» **Task objective**
Return the part of the passage on CBD product labeling starting at "The take here" and ending at "on the label.", copied word for word.
------ Given passage
In its study, the FDA tested 147 products for 11 different cannabinoids, including CBD and total tetrahydrocannabinol (THC) levels.
Of the 102 products that indicated a specific amount of CBD, the FDA found:
- 18 products (18%) contained less than 80% of the amount of CBD indicated.
- 46 products (45%) contained within 20% of the amount of CBD indicated.
- 38 products (37%) contained more than 120% of the amount of CBD indicated.
The take here according to Joe Cascone, president of Asterra Labs, a CBD product manufacturing company is that “The number of products that appear to be on the market that are inconsistent with their labeling is disturbing.” “The report mentions that several of the tested products did not contain what was on the label and that some were within 20% of the label claim. A 20% variance is unacceptable.” Cascone adds via Hemp Grower. “ Guidelines from theU.S. Pharmacopeia (USP), a pharmaceutical regulation non-profit organization, state pharmaceutical products should contain within 10% of what’s stated on the label.
Hemp Grower also explains that “The FDA also tested 133 of those 147 products for levels of arsenic, cadmium, mercury and lead. Only one product—a tincture—had a lead concentration that requires additional evaluation. The rest had contaminant levels that don’t represent a health concern, the FDA says in its report. (The FDA notes that the 133 products sampled cannot be used to draw definitive conclusions.)”
Hemp Grower adds that The Minnesota Hemp Farmers and Manufacturers Association (MHFMA) tested an array of CBD products, including vape pens, edibles, tinctures, hemp flowers, topical lotions, pills, capsules and more. Of the 25 products tested, 16 had greater than a 20% deviation of CBD content from what the label stated, which the U.S. Department of Agriculture (USDA) classifies as “misbranded.” “Some products contained nearly three times the stated amount, while one of the products had no CBD at all, says Matthew Kaiser, program director of MHFMA viaHemp Grower.
Additionally, 33% of the products tested positive for pesticides or heavy metals.
“I had become increasingly frustrated with the amount of focus placed on hemp farmers to test for THC compliance, while absolutely no attention was being paid to the unregulated retail market,” Kaiser says in a news release via Hemp Grower. “While many consumers have fears of unintentional consumption of THC, the real and more concerning problem to public health is the potential for contamination by heavy metals, pesticides, microbials, molds and toxins. Until we have FDA [U.S. Food and Drug Administration] regulation on these products, manufacturers are given little guidance as to how to label their products and can put whatever they want in them without testing for these dangers to public health.”
A Pennstudy in 2017, also demonstrated that nearly 70% of cannabidiol products sold online were mislabeled.
Penn adds “For a month, Bonn-Miller and his team of researchers conducted internet searches to identify and purchase CBD products available for online retail purchase that included CBD content on the packaging. The team purchased and analyzed 84 products from 31 different companies and found that more than 42 percent of products were under-labeled, meaning that the product contained a higher concentration of CBD than indicated. Another 26 percent of products purchased were over-labeled, meaning the product contained a lower concentration of CBD than indicated. Only 30 percent of CBD products purchased contained an actual CBD content that was within 10% of the amount listed on the product label. While studies have not shown that too much CBD can be harmful, products containing either too little or too much CBD than labeled could negate potential clinical benefit to patients. Further, the variability across products may make it troublesome for patients to get a reliable effect.”
Bonn-Miller via the Penn study conclude that“The biggest implication is that many of these patients may not be getting the proper dosage; they’re either not getting enough for it to be effective or they’re getting too much.” Similar discrepancies were found in CBD edibles.
------------
------ The data
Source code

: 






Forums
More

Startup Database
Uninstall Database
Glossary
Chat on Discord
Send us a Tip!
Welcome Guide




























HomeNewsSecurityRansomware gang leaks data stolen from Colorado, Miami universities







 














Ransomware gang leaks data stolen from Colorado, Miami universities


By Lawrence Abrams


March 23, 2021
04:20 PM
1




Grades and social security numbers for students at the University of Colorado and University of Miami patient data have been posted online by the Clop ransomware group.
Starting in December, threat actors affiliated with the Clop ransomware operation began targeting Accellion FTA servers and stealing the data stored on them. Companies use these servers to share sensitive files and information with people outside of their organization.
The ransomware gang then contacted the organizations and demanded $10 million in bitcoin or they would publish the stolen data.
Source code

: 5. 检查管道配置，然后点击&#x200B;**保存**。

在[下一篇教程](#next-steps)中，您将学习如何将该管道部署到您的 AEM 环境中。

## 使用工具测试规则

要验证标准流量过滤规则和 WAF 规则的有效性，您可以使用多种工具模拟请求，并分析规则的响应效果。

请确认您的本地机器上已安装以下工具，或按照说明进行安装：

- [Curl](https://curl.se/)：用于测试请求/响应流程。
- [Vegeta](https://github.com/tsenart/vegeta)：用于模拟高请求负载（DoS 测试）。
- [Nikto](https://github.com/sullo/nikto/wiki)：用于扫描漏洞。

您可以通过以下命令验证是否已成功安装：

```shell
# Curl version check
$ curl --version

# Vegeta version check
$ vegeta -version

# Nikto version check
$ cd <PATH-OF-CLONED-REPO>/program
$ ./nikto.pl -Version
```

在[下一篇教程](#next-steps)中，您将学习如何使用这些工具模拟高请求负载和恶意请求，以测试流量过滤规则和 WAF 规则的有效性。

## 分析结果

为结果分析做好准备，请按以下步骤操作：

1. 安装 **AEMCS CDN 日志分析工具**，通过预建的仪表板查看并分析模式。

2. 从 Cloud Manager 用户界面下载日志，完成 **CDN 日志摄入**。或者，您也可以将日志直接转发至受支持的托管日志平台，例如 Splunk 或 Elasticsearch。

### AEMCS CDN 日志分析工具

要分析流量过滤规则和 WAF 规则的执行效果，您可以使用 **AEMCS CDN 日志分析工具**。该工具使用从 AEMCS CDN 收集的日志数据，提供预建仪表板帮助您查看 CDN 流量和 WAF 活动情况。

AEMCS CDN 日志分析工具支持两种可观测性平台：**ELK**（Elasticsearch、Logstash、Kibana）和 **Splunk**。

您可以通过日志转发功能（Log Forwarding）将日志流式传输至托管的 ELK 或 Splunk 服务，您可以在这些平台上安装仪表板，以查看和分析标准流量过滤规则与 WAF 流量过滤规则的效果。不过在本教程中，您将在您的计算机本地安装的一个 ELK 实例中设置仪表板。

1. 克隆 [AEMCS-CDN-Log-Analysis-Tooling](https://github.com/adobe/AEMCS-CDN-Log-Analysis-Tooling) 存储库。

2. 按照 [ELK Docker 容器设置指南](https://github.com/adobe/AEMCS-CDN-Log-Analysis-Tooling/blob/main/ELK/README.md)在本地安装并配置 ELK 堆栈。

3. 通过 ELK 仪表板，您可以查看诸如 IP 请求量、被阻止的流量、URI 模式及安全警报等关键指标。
------------
» **Written answer**
The take here according to Joe Cascone, president of Asterra Labs, a CBD product manufacturing company is that “The number of products that appear to be on the market that are inconsistent with their labeling is disturbing.” “The report mentions that several of the tested products did not contain what was on the label and that some were within 20% of the label claim. A 20% variance is unacceptable.” Cascone adds via Hemp Grower. “ Guidelines from theU.S. Pharmacopeia (USP), a pharmaceutical regulation non-profit organization, state pharmaceutical products should contain within 10% of what’s stated on the label.